Johnny Nic on technology: Sport is played by humans, let it be judged by humans too

In football the Video Assistant Referee (VAR) is causing a lot of controversy. There are those who think it is ruining the game we all love, and those who think it makes the game more fair.
Whichever side of the fence you are on, football is a much more complex game than tennis with far more judgements to be made. In tennis, pretty much the only thing anyone needs to know is whether a ball was in or out.
So it’s surprising in some ways that technology in tennis isn’t used for all line calls automatically. The fact there is still someone standing at the back of the court, often in a blazer or skirt if it’s in England, staring at the line, seems a bit out-moded.
Line judges were replaced by Hawk-Eye technology at the #NextGen Finals in Milan last November. This was the first time at an ATP event that the umpire was the only official on court. Did the sky fall in? No.
Hawk-Eye’s decision was final. Players were not able to challenge calls. Well how can you challenge a computer? Kick it in the server? Afterwards it was concluded that it had speeded up the play and players seemed to just accept their new computer-based overlords without so much as breaking one racket in rage.

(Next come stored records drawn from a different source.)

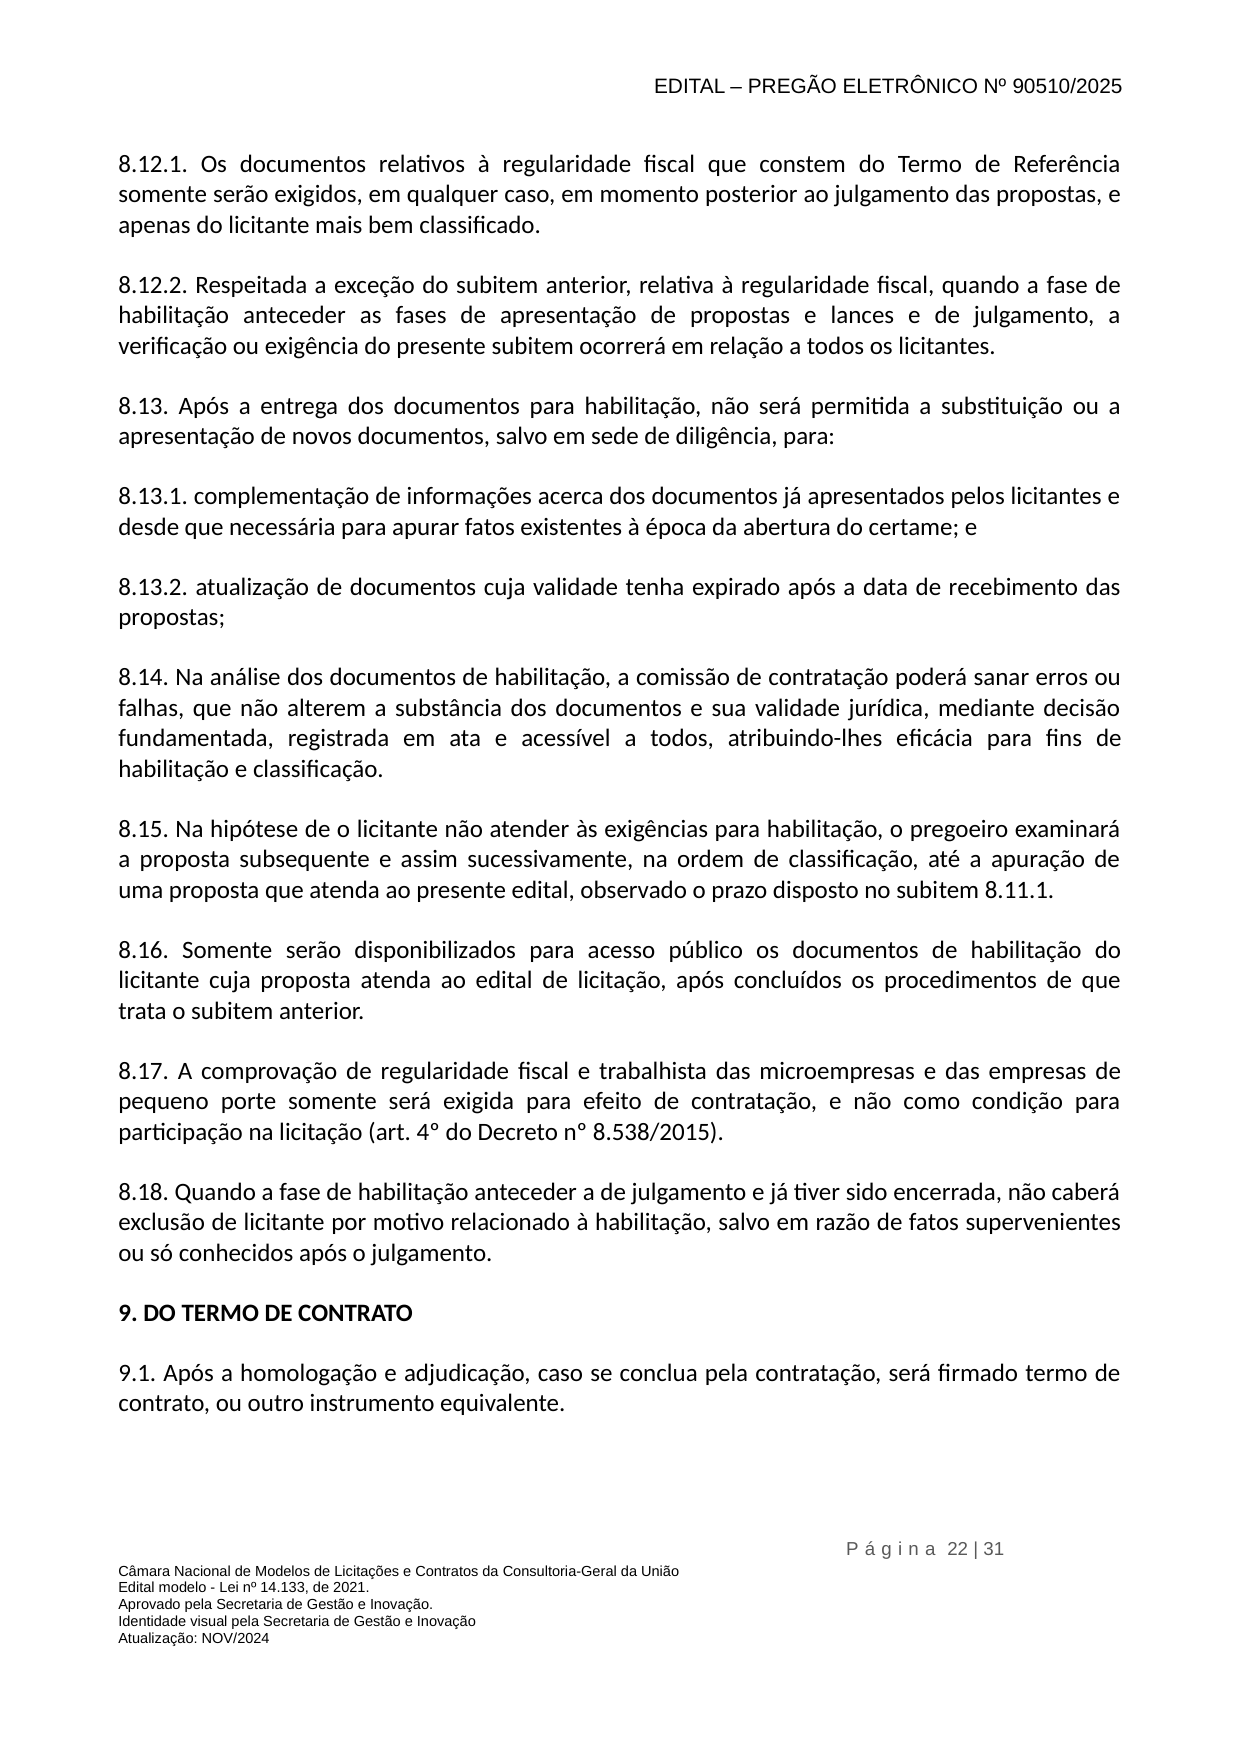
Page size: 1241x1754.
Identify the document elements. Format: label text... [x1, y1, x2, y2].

text 9. DO TERMO DE CONTRATO [118, 1297, 1122, 1328]
text 8.17. A comprovação de regularidade fiscal e trabalhista das microempresas e das empresas de pequeno porte somente será exigida para efeito de contratação, e não como condição para participação na licitação (art. 4º do Decreto nº 8.538/2015). [118, 1055, 1122, 1147]
text 8.13. Após a entrega dos documentos para habilitação, não será permitida a substituição ou a apresentação de novos documentos, salvo em sede de diligência, para: [118, 390, 1122, 451]
text 8.13.2. atualização de documentos cuja validade tenha expirado após a data de recebimento das propostas; [118, 571, 1122, 632]
text 8.13.1. complementação de informações acerca dos documentos já apresentados pelos licitantes e desde que necessária para apurar fatos existentes à época da abertura do certame; e [118, 480, 1122, 541]
text 8.18. Quando a fase de habilitação anteceder a de julgamento e já tiver sido encerrada, não caberá exclusão de licitante por motivo relacionado à habilitação, salvo em razão de fatos supervenientes ou só conhecidos após o julgamento. [118, 1176, 1122, 1268]
text 8.15. Na hipótese de o licitante não atender às exigências para habilitação, o pregoeiro examinará a proposta subsequente e assim sucessivamente, na ordem de classificação, até a apuração de uma proposta que atenda ao presente edital, observado o prazo disposto no subitem 8.11.1. [118, 813, 1122, 904]
text 8.12.2. Respeitada a exceção do subitem anterior, relativa à regularidade fiscal, quando a fase de habilitação anteceder as fases de apresentação de propostas e lances e de julgamento, a verificação ou exigência do presente subitem ocorrerá em relação a todos os licitantes. [118, 269, 1122, 360]
text 9.1. Após a homologação e adjudicação, caso se conclua pela contratação, será firmado termo de contrato, ou outro instrumento equivalente. [118, 1357, 1122, 1418]
text 8.12.1. Os documentos relativos à regularidade fiscal que constem do Termo de Referência somente serão exigidos, em qualquer caso, em momento posterior ao julgamento das propostas, e apenas do licitante mais bem classificado. [118, 148, 1122, 239]
text 8.14. Na análise dos documentos de habilitação, a comissão de contratação poderá sanar erros ou falhas, que não alterem a substância dos documentos e sua validade jurídica, mediante decisão fundamentada, registrada em ata e acessível a todos, atribuindo-lhes eﬁcácia para fins de habilitação e classificação. [118, 661, 1122, 783]
text 8.16. Somente serão disponibilizados para acesso público os documentos de habilitação do licitante cuja proposta atenda ao edital de licitação, após concluídos os procedimentos de que trata o subitem anterior. [118, 934, 1122, 1026]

There is nothing equivocal about a ball being in or out, it is not in any way subjective and doesn’t have to assess nebulous things such as ‘intent’ the way football referees do. It doesn’t slow the game down or make everyone hang around while someone stares at a screen. In other words, all the things that people loathe about VAR in football are not relevant in tennis. But even so, many are against its widespread introduction.
At the weekend, Johanna Konta was raging at the umpire in the final of the Nature Valley Open in Nottingham, saying, “It’s an absolute joke. You’re making decisions that affect our lives. Do you fully understand that?”

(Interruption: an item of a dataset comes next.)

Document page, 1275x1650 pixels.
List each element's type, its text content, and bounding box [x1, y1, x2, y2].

What would she do if it was all electronically decided? She’d effectively be raging at a robot, which would be great fun for us to watch, but something of a waste of time. The umpire would just shrug and point to the screen and say, “Computer says no.”

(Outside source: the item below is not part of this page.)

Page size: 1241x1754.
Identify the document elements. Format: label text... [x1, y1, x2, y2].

Perhaps being able to remonstrate with an actual human is important to the game and without it, it is more akin to a computer game. Garbine Muguruza has joked that she likes line judges and umpires to be there so she can shout at them, but more seriously added. “You’d miss the people that have the eyes to see it. It would be scary, I’m not a technology person, I don’t have a computer, I don’t like all these things.”
Even Karolina Pliskova who infamously whacked a hole in the umpire’s chair with her racket at a match in Rome over a disputed call, and earned herself a hefty fine for doing so, is not in favour of the electronic all-seeing eye. “I think everybody has problems with referees, with some calls, and that’s why we have the challenge. Mistakes are just part of the game so I would not change it.”
And that’s actually quite a profound statement. It is exactly why I am philosophically opposed to VAR in football and indeed in any sport including tennis, feeling that sport is every much about getting things wrong as it about getting them right. Feeling that to err is to be human and that the point of sport isn’t to get everything right at all costs, it is to try and get it right to the best of our abilities, whilst accepting things will be called wrong sometimes.
To replace imperfect humanity with perfect technology is a negation of the very spirit of sport, that is at the core of Pliskova’s objection and it’s a noble position to take. After all, some of tennis’ most iconic moments have been provoked by disputes of line calls. We’d have had no John McEnroe outburst. “You cannot be serious, man! The ball was on the line!”
In an era when it is often said there are no characters in the game the way there once was, do we really want to make everything even more characterless and robotic? Do we want to iron out the creases of imperfection that make the game human?
Give me Konta screaming at the chair every day rather than staring into the unblinking eye of technology. Sport is played by humans, let it be judged and administered by humans too.